The Energy Select Sector SPDR Fund (NYSEARCA:XLE) has had a volatile two months. XLE climbed to $61.29 on May 19 as Brent crude touched $124.61 in early April on the de facto closure of the Strait of Hormuz, then gave back 12% in a month as crude collapsed toward the mid-$80s. The fund is still up 21% year to date, but the round trip tracked oil almost tick for tick, and the next leg depends on whether the geopolitical risk premium stays in the barrel.
The fund in one sentence
XLE is a market-cap-weighted basket of S&P 500 energy names offering cheap, liquid exposure to U.S. integrated oils, E&P, refining, and midstream at a 0.08% expense ratio. The catch is concentration. Exxon Mobil (NYSE:XOM | XOM Price Prediction) sits at 23.7% and Chevron (NYSE:CVX) at 17.6%, so two stocks drive 41% of every move. Add ConocoPhillips (NYSE:COP), Williams (NYSE:WMB), and Phillips 66 (NYSE:PSX) and you reach roughly 56% of the fund in five tickers.

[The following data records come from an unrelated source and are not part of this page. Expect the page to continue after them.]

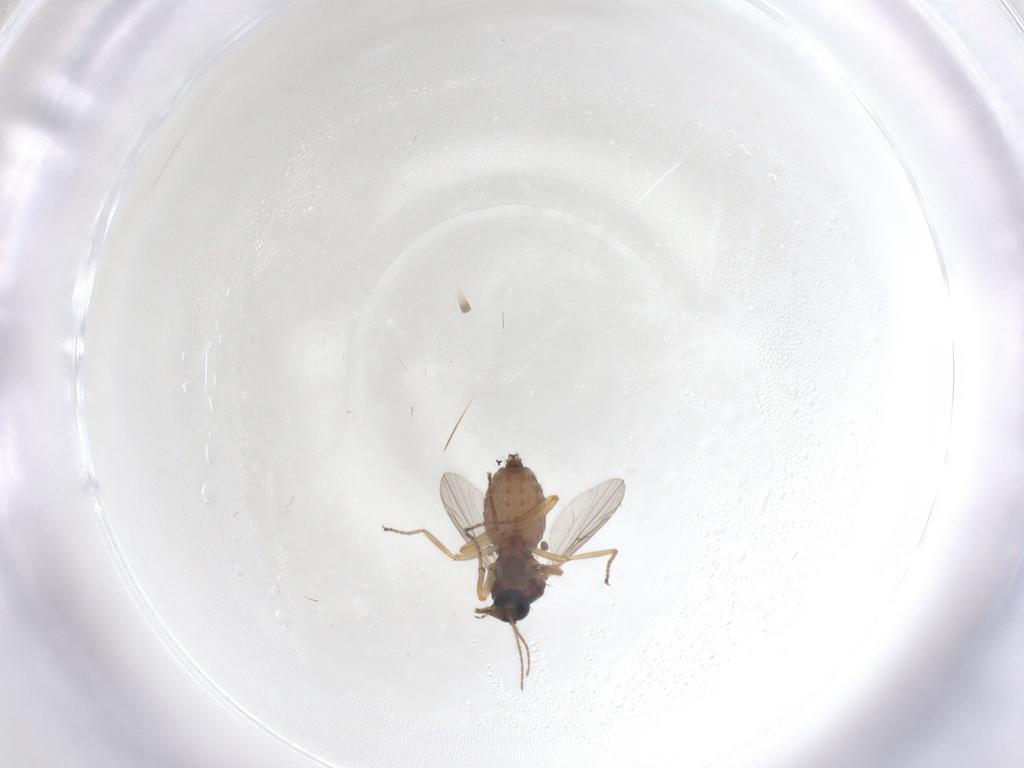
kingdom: Animalia
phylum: Arthropoda
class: Insecta
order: Diptera
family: Ceratopogonidae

The macro factor that matters: where Brent settles by year-end
The single variable with the most leverage on XLE over the next 12 months is Brent crude’s path as Strait of Hormuz traffic normalizes. The EIA’s May Short-Term Energy Outlook expects Brent to average around $106 in May and June, then fall to $89 in Q4 2026 and $79 in 2027 as Middle East production returns and global inventories rebuild. Brent has already moved faster than that schedule, printing $93.76 the week of June 12.
The threshold to watch is $80 Brent. Chevron’s Q1 result was built on $81 average Brent; ConocoPhillips realized $50.36 per BOE at that price. A drop into the $70s would compress upstream cash flow across XOM, CVX, and COP simultaneously, which is most of the fund. Check the EIA weekly petroleum status report on Wednesdays and the monthly STEO; whether EIA’s 2027 $79 forecast drifts lower signals risk. The 2014-2016 cycle is the cautionary parallel: a similar OPEC supply normalization took XLE from roughly $100 to under $50.
The fund-specific factor: timing-effect noise versus underlying earnings
Q1 reports inside XLE were optically ugly for a reason worth understanding. Exxon booked $3.88 billion in unfavorable mark-to-market timing on unsettled derivatives plus $706 million in Middle East physical losses, dragging headline net income to $4.18 billion even as underlying earnings rose to $8.77 billion. Chevron carried roughly $2.9 billion of similar timing effects, and Phillips 66 absorbed $839 million in derivative hedge losses from a LIFO mismatch as commodity prices rose.
These hedges unwind as physical inventory clears. Q2 earnings, reported in late July and early August, should show meaningful reversal if oil settles where it is now. Watch the segment-level “identified items” tables in each 8-K filing. If timing effects flip positive while production volumes hold, the integrated majors will print numbers that look better than the underlying barrel price would suggest, and XLE’s two largest holdings will carry the fund. If hedges keep generating losses into Q3, the buyback pace at Exxon ($20 billion guided for 2026) and Chevron’s 16-quarter streak of $5 billion-plus returns become the marginal source of support.
A quieter corner worth watching
Williams is the holding that does not behave like the rest. WMB is up 23% YTD on natural gas demand from data centers, with over $7 billion of power innovation projects in execution including the $2.3 billion Project Neo. For investors who want the AI power-demand thesis without oil price beta, the Alerian MLP and pure midstream ETFs offer cleaner exposure than XLE.
What to monitor
The signal for the next 12 months is Brent’s path toward the EIA’s $79 average for 2027, watched through the monthly STEO and weekly EIA inventory reports. The fund-level tell is whether Q2 and Q3 filings from Exxon and Chevron show the timing-effect drag reversing; if not, 41% of XLE fights an accounting headwind even if the barrel cooperates.